Find tech workers with a personal connection to the organization’s mission. Canvas tech hubs in Manhattan and Brooklyn, especially at lunchtime or during commuting hours.

  • 23rd St

  • 14th St - Union Square

  • 14th St

  • Jay St - MetroTech

strategy_engagement.jpg

ENGAGEMENT:
Target residential areas

Go to busy stations in residential areas with higher median age and income, where getting an email address might turn into a donation, gala attendance, or deeper engagement with the organization.

  • 86th St

  • 59th St - Columbus Circle

  • 59th St

  • 72nd St


tableau_screenshot.png

Visualization

An interactive Tableau dashboard is available with the data for all 30 of the busiest stations, including the 12 we ultimately recommended. WomenTechWomenYes may find that other stations on the map are also suited to their needs, now or in the future.

The color overlay in the map incorporates census data for median age in a neighborhood.
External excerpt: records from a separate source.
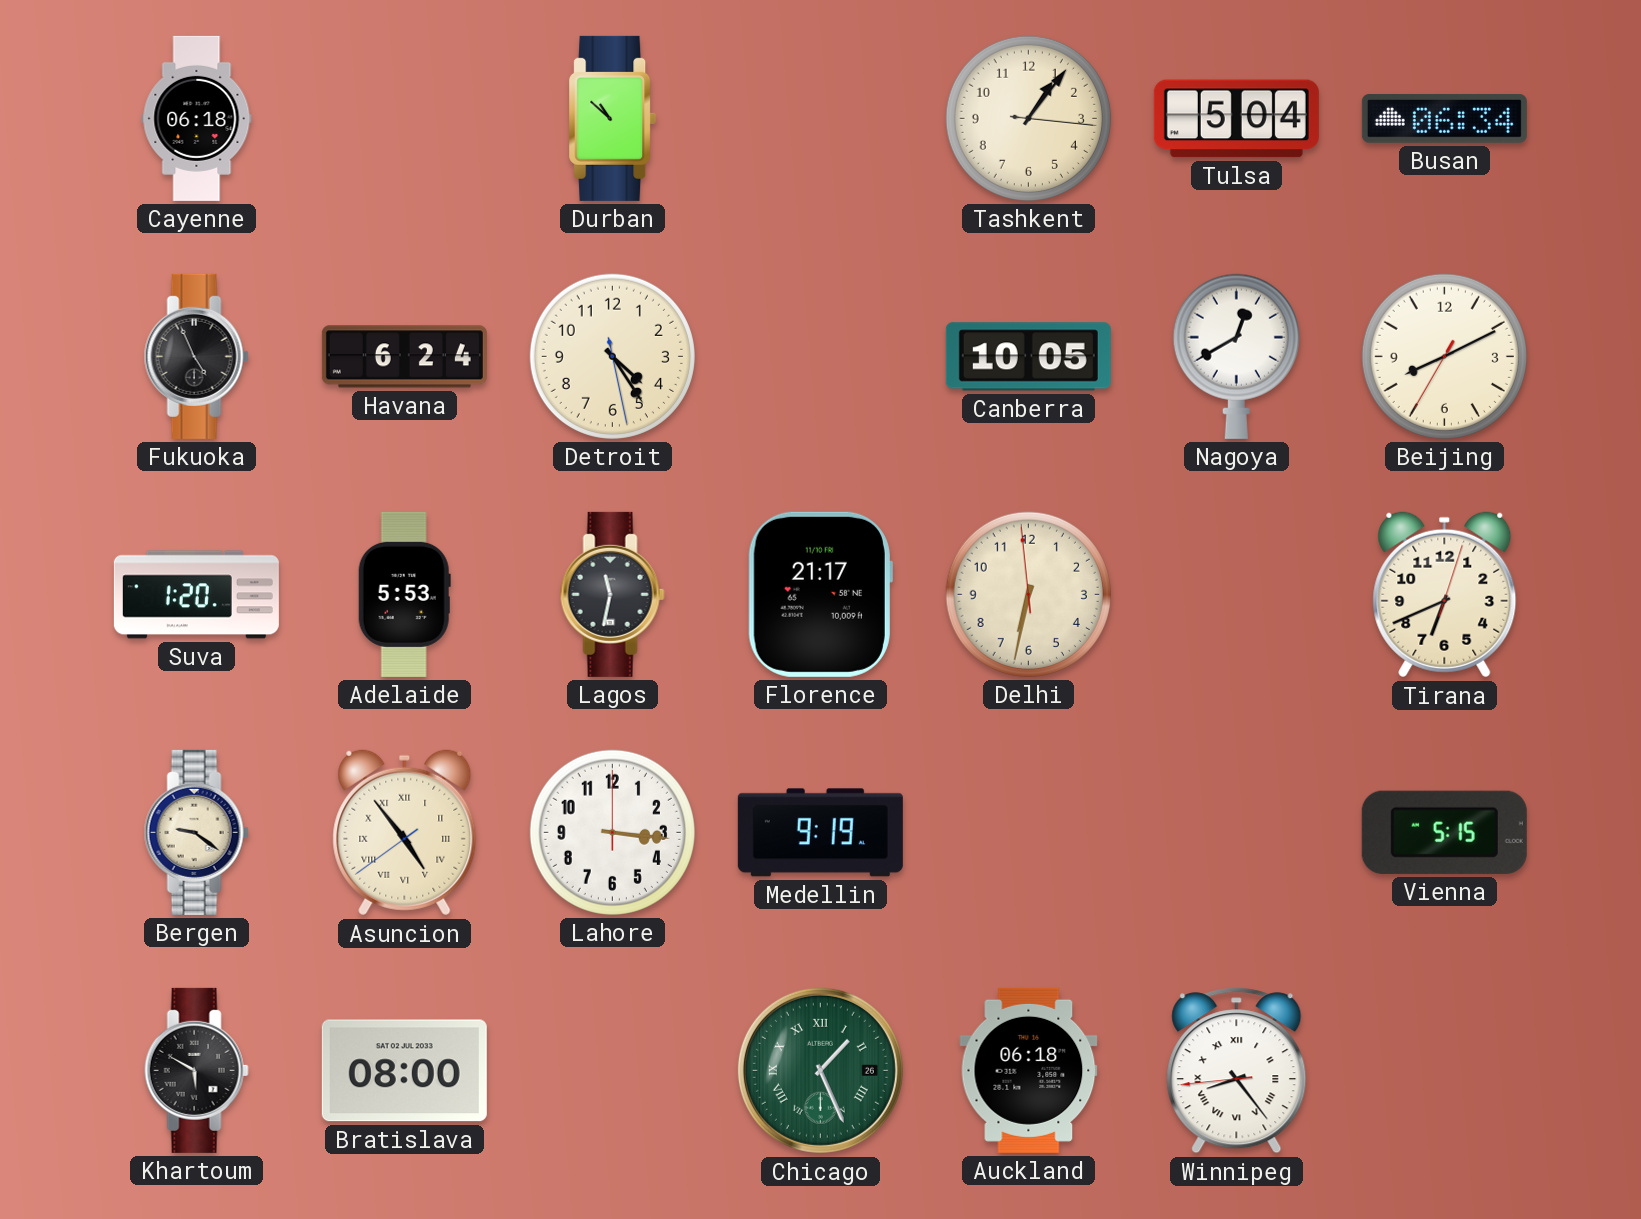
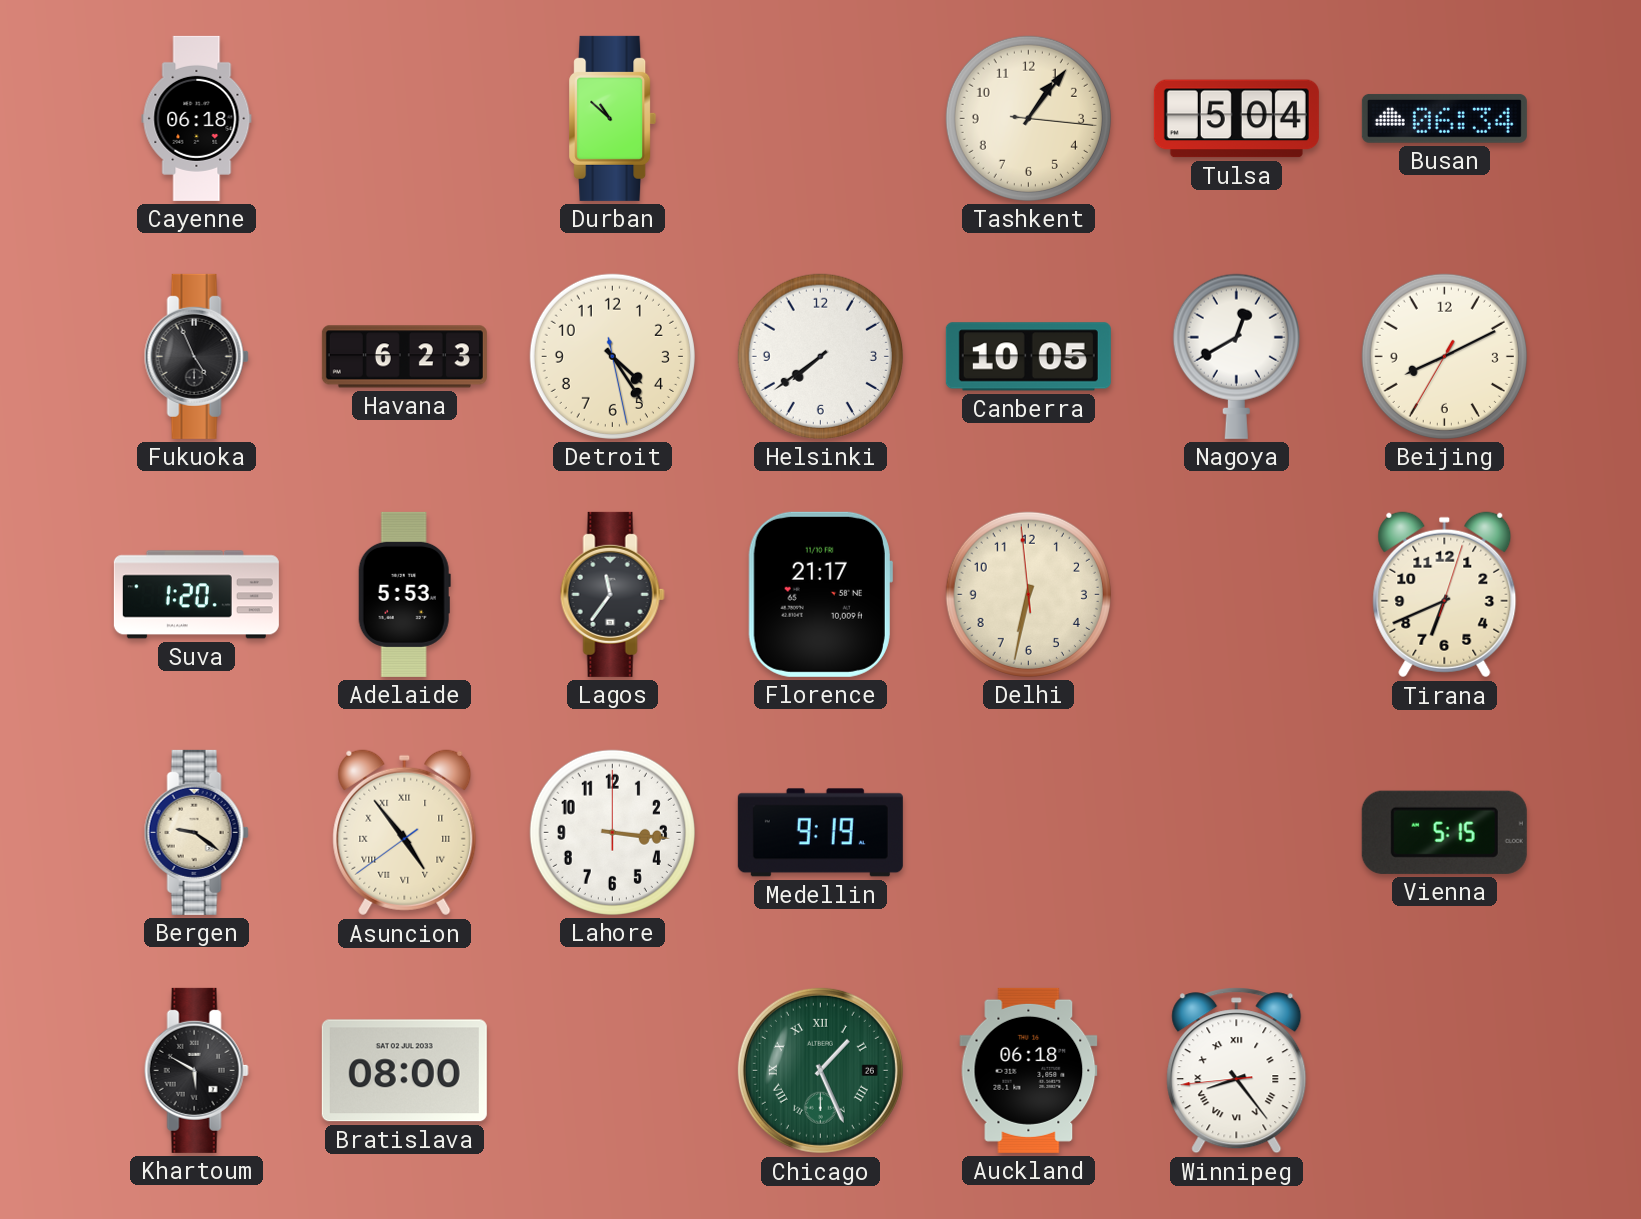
Havana: 6:24 -> 6:23
Helsinki: none -> 7:39
Lagos: 11:32 -> 11:36
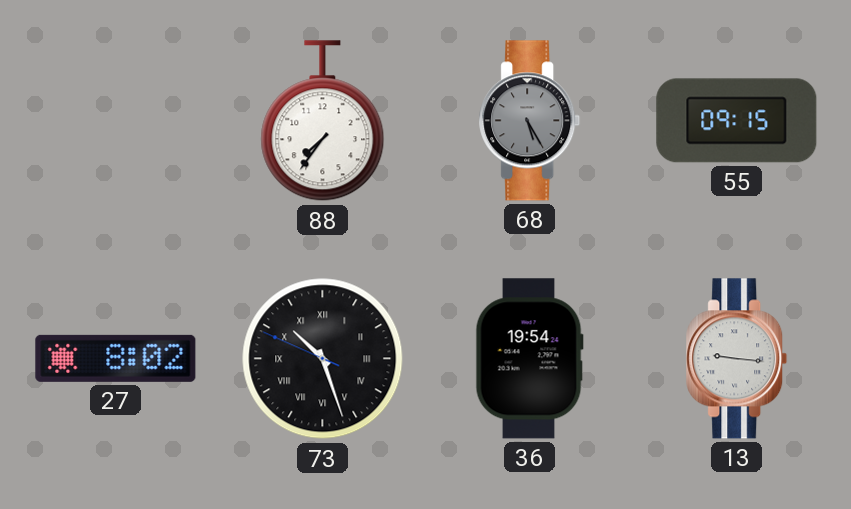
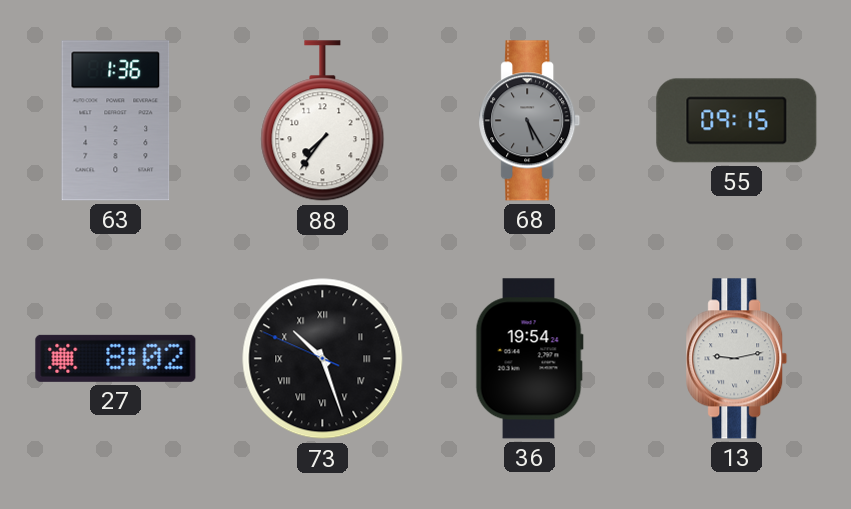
63: none -> 1:36
13: 9:16 -> 9:13
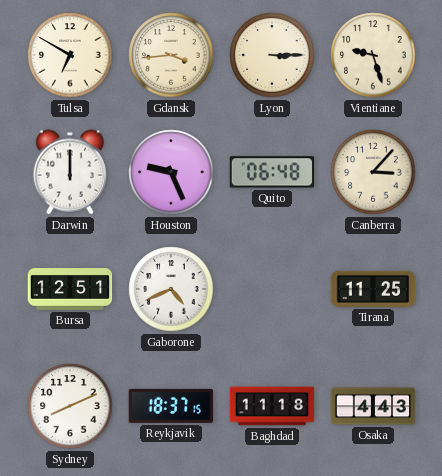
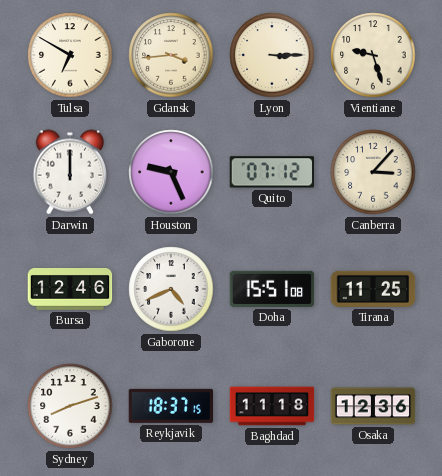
Quito: 06:48 -> 07:12
Bursa: 12:51 -> 12:46
Doha: none -> 15:51
Sydney: 8:11 -> 8:12
Osaka: 4:43 -> 12:36
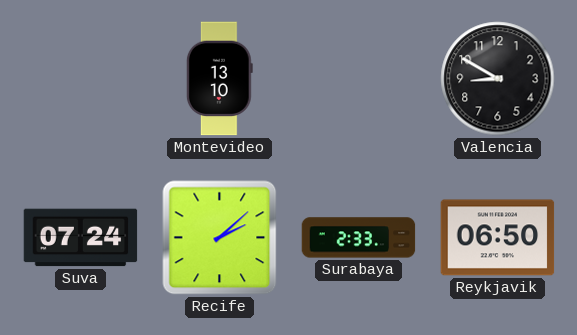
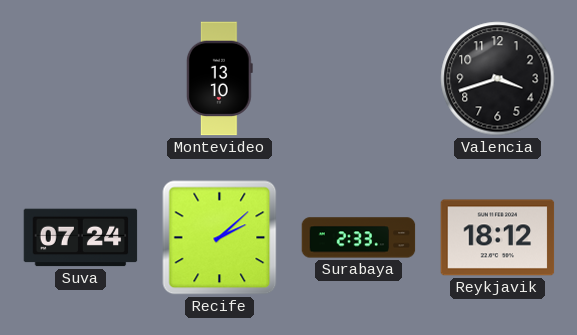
Valencia: 8:50 -> 3:42
Reykjavik: 06:50 -> 18:12
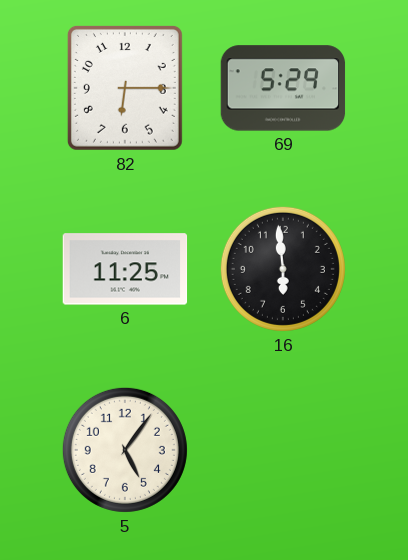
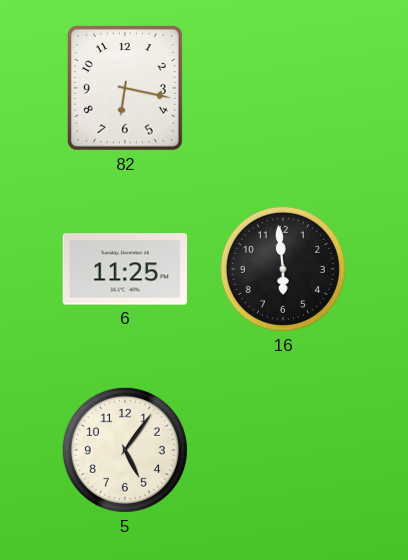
82: 6:15 -> 6:17
69: 5:29 -> none
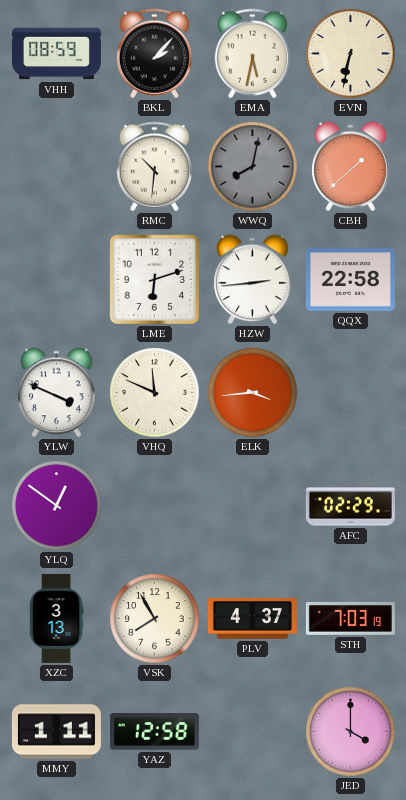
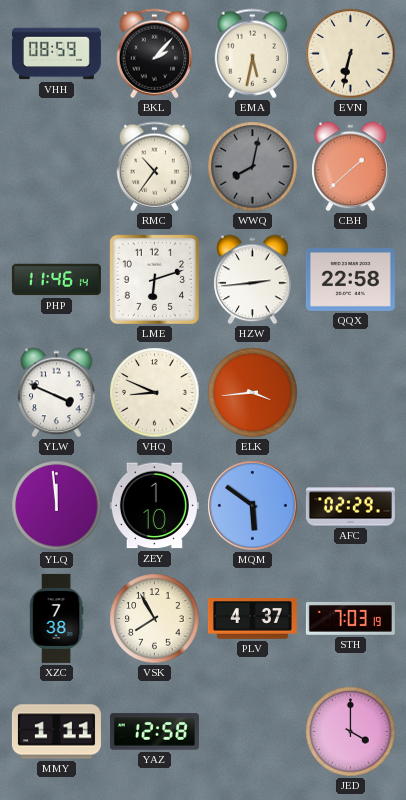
RMC: 10:31 -> 10:36
PHP: none -> 11:46
VHQ: 11:49 -> 8:49
YLQ: 12:51 -> 11:59
ZEY: none -> 1:10
MQM: none -> 5:51
XZC: 3:13 -> 7:38
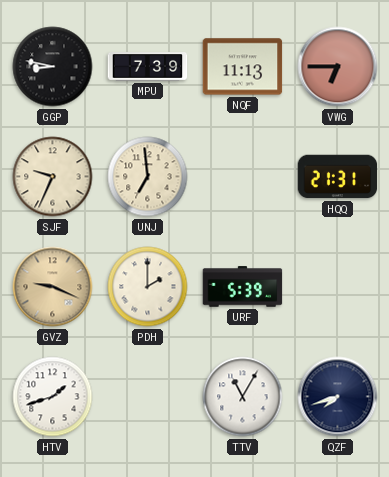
Age showed more difference across census tracts than median income did. This was because incomes in New York are high compared to most of the country (compensating for a higher cost of living) and the pre-set census income ranges were too low to provide useful context.


nyc_street.jpg

Next Steps

We would like to further the work already done by deepening our analysis in a few key ways.

  • Hourly Analysis: Provide recommendations based on station traffic by time of day.

  • Neighborhood Data: Consider tourism, demographics, and charitable giving.

  • Evaluation: Track WTWY results by station, including weather data as a control.